Wenn ich also eine Gassirunde durch unser Dorf mache, beobachte ich mit Argusaugen, welches Fahrzeug mit entgegenkommt und überlege krampfhaft, ob ich den oder die Fahrerin vielleicht kennen könnte. Ein sehr schweres und fast aussichtsloses Unterfangen. Ich möchte ja auch nicht einfach auf blauen Dunst irgendjemandem zu winken, der dann vielleicht denkt, was will die Frau von mir, braucht sie vielleicht gar Hilfe.

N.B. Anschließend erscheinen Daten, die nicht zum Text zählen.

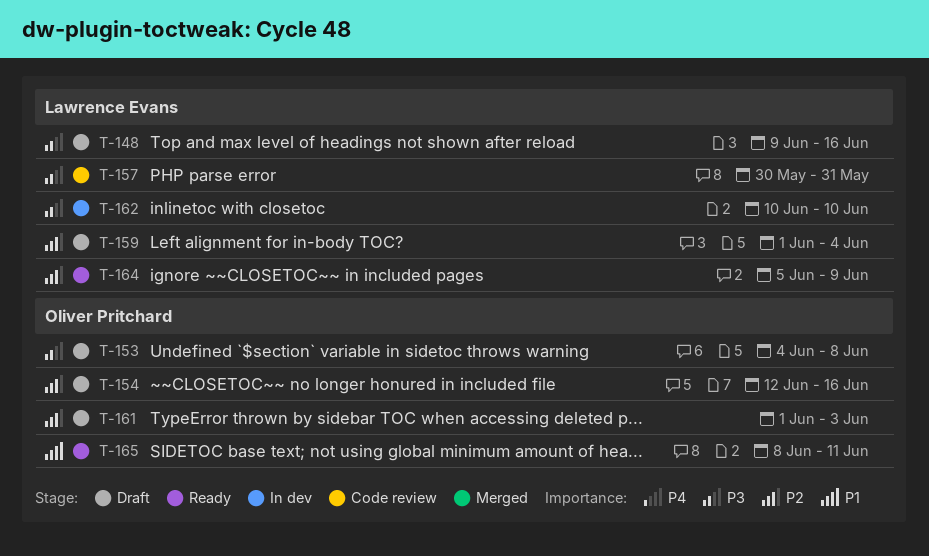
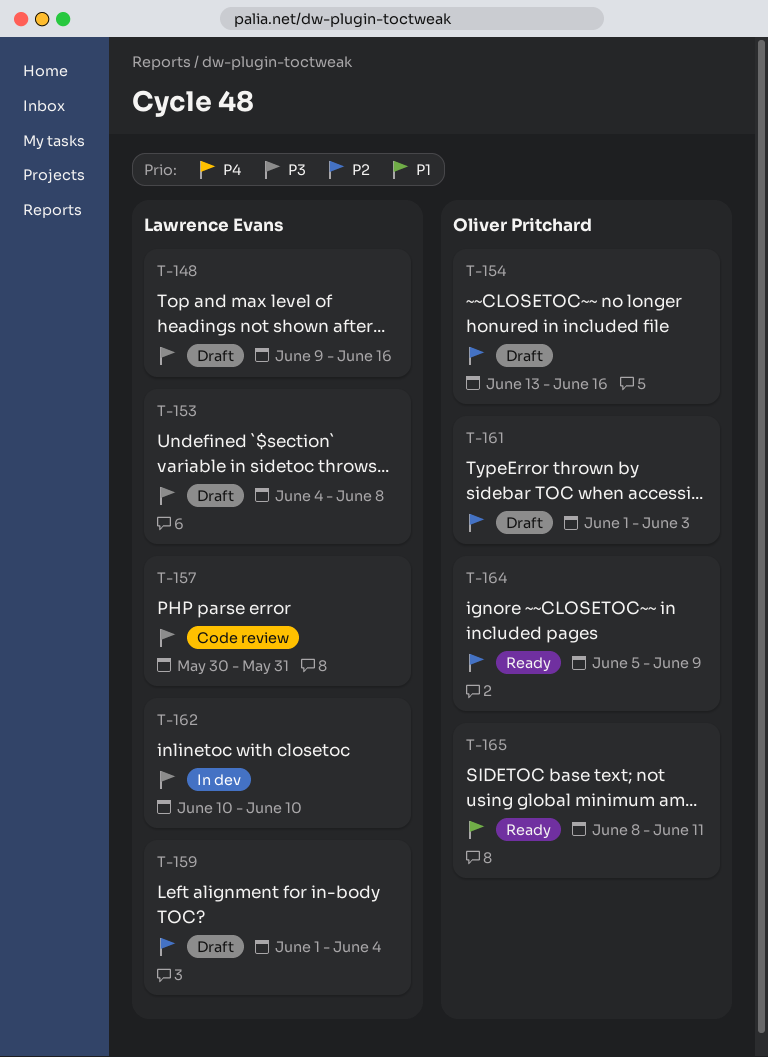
T-153, owner: Oliver Pritchard -> Lawrence Evans
T-154, start: Jun 12 -> Jun 13
T-164, owner: Lawrence Evans -> Oliver Pritchard

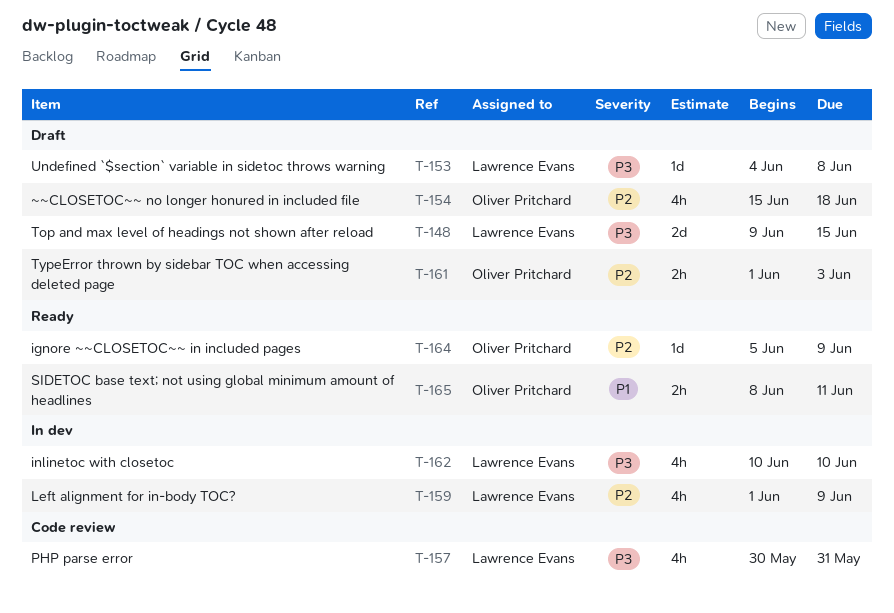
T-148, due: Jun 16 -> Jun 15
T-154, start: Jun 13 -> Jun 15
T-154, due: Jun 16 -> Jun 18
T-159, status: Draft -> In dev
T-159, due: Jun 4 -> Jun 9

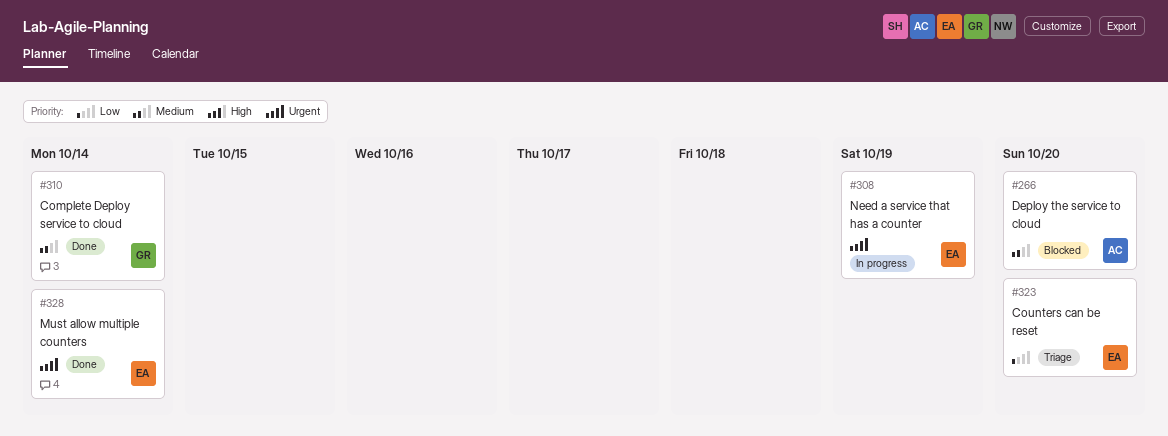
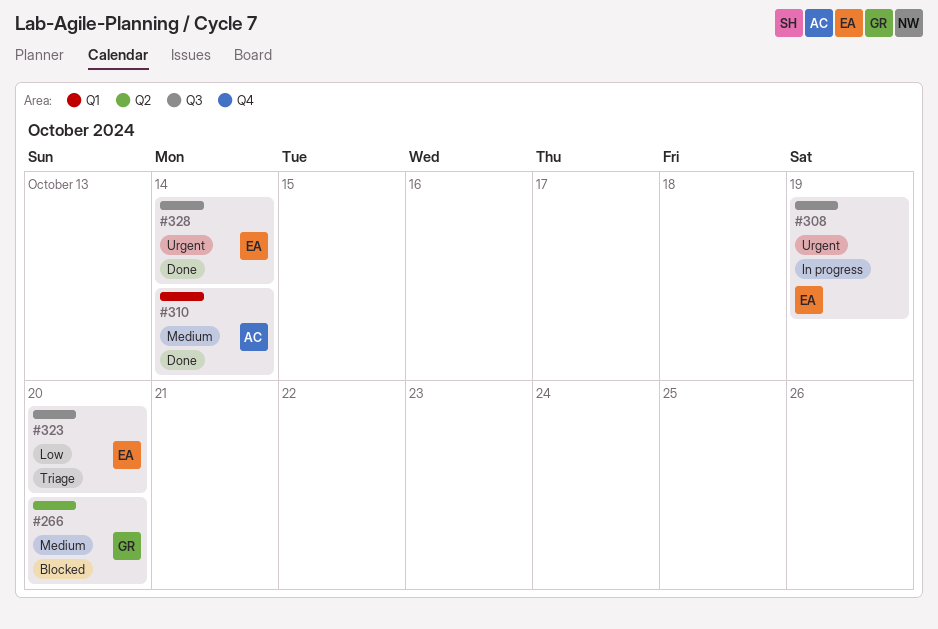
#266, owner: AC -> GR
#310, owner: GR -> AC

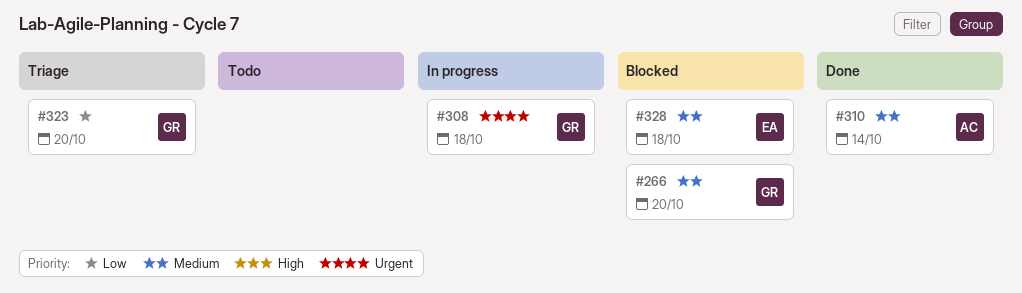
#308, owner: EA -> GR
#308, due: Oct 19 -> Oct 18
#323, owner: EA -> GR
#328, status: Done -> Blocked
#328, priority: Urgent -> Medium
#328, due: Oct 14 -> Oct 18

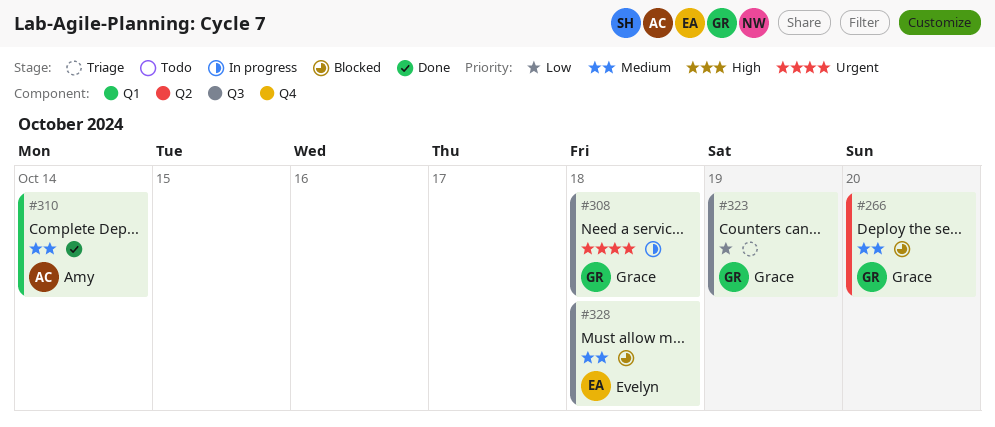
#323, due: Oct 20 -> Oct 19

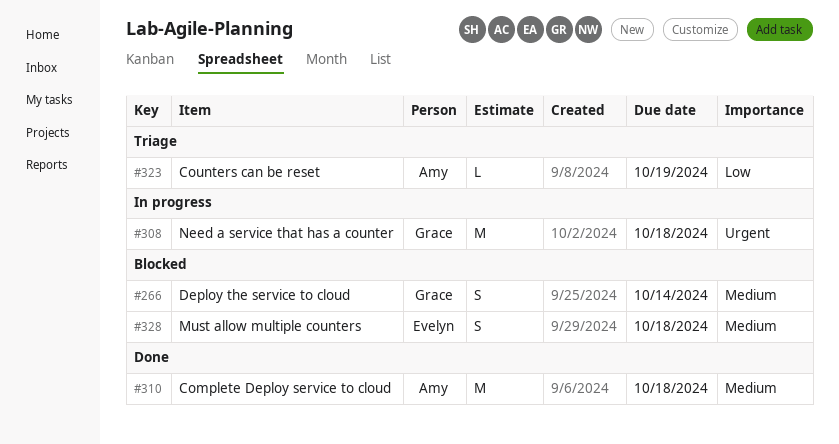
#266, due: Oct 20 -> Oct 14
#310, due: Oct 14 -> Oct 18
#323, owner: Grace -> Amy

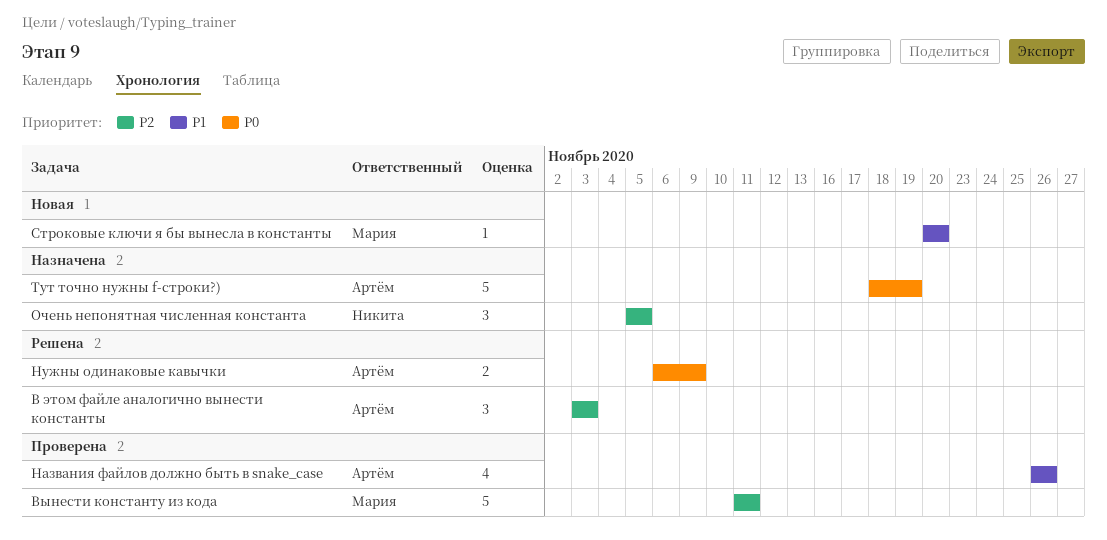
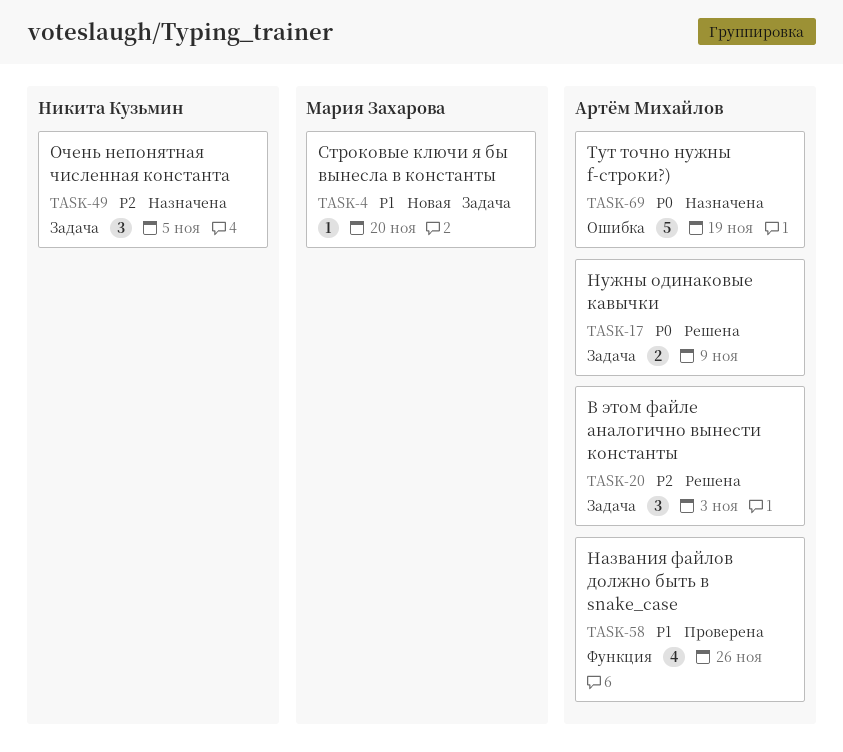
Вынести константу из кода: present -> none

Mit ganz unfairen Mitteln kämpfen übrigens die Menschen, die sich einfach – quasi über Nacht – ohne ein Wort zu sagen, ein neues Fahrzeug zulegen. Endlich hatte ich mir gemerkt, dass der Bruder unserer Vermieterin einen grauen BMW mit roten Kennzeichen fährt (wobei mein Augenmerk mehr auf den roten Kennzeichen lag muss ich zugeben). Da winkt mir plötzlich jemand aus einem blauen Golf mit normalem OD-Kennzeichen zu. In letzter Sekunde habe ich erkannt, dass es sich um die selbe Person handelt und schnell den Arm hochgerissen.

Bis jetzt habe ich noch keine Lösung für mein kleines Alltagsproblem gefunden. Ich arbeite daran und hoffe, dass ich irgendwann einigermaßen damit klar komme und sich nicht allzu viele Bewohner unseres Dorfes neue Autos zulegen.

Ich will wirklich nicht jammern, aber Ihr versteht, dass ich es nicht leicht habe, oder?